>>>>>
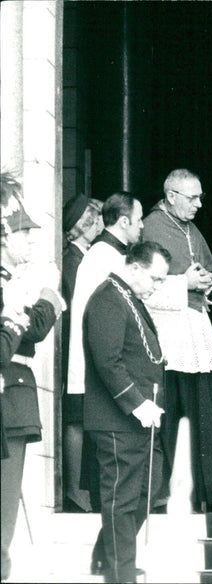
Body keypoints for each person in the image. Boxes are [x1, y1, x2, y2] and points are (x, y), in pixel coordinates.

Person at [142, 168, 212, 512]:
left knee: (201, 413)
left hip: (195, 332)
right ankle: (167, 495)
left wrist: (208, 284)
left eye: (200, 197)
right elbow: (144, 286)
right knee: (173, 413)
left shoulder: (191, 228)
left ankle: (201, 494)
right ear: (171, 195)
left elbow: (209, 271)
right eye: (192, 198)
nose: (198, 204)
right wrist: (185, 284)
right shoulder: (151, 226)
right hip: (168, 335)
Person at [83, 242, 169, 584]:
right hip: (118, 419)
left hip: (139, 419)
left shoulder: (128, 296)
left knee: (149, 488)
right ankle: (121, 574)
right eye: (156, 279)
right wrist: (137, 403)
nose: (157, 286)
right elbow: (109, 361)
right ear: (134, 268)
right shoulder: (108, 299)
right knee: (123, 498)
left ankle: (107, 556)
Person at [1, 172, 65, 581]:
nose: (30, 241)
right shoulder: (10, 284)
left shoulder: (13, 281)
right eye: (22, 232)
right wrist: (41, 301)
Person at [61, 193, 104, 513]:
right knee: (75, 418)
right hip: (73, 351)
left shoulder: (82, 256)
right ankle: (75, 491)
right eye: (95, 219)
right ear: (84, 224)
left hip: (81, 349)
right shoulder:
<<<<<
>>>>>
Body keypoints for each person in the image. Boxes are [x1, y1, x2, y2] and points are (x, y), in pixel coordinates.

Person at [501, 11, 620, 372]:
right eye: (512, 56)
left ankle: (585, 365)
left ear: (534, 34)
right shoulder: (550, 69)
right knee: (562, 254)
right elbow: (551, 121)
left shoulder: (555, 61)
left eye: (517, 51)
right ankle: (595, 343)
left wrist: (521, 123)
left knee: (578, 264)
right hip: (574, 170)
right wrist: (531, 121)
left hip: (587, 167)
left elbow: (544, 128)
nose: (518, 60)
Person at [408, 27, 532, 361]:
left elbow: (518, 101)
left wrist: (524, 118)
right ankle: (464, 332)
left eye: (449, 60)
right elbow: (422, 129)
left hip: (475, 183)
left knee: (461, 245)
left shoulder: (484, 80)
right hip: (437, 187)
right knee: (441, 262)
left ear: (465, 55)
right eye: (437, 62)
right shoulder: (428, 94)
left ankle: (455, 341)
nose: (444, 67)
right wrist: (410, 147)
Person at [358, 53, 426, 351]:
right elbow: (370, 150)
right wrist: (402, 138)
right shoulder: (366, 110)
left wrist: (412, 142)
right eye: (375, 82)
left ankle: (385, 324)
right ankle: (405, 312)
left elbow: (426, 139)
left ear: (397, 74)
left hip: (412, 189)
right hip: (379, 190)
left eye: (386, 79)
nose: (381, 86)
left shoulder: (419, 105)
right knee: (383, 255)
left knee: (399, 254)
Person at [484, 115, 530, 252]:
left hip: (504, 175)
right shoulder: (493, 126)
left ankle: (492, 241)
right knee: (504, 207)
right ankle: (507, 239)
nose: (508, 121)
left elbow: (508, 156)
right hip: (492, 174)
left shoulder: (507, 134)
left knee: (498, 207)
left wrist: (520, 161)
<<<<<
>>>>>
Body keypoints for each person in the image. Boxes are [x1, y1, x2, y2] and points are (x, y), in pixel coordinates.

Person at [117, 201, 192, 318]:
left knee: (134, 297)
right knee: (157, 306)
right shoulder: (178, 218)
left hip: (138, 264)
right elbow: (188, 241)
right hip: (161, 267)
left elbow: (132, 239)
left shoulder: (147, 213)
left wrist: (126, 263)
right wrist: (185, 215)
<<<<<
Given the records above, return exactly the lines starting at the line containing "right shoulder: (178, 218)" and ending at the line containing "right wrist: (185, 215)", including both.

right shoulder: (178, 218)
left hip: (138, 264)
right elbow: (188, 241)
right hip: (161, 267)
left elbow: (132, 239)
left shoulder: (147, 213)
left wrist: (126, 263)
right wrist: (185, 215)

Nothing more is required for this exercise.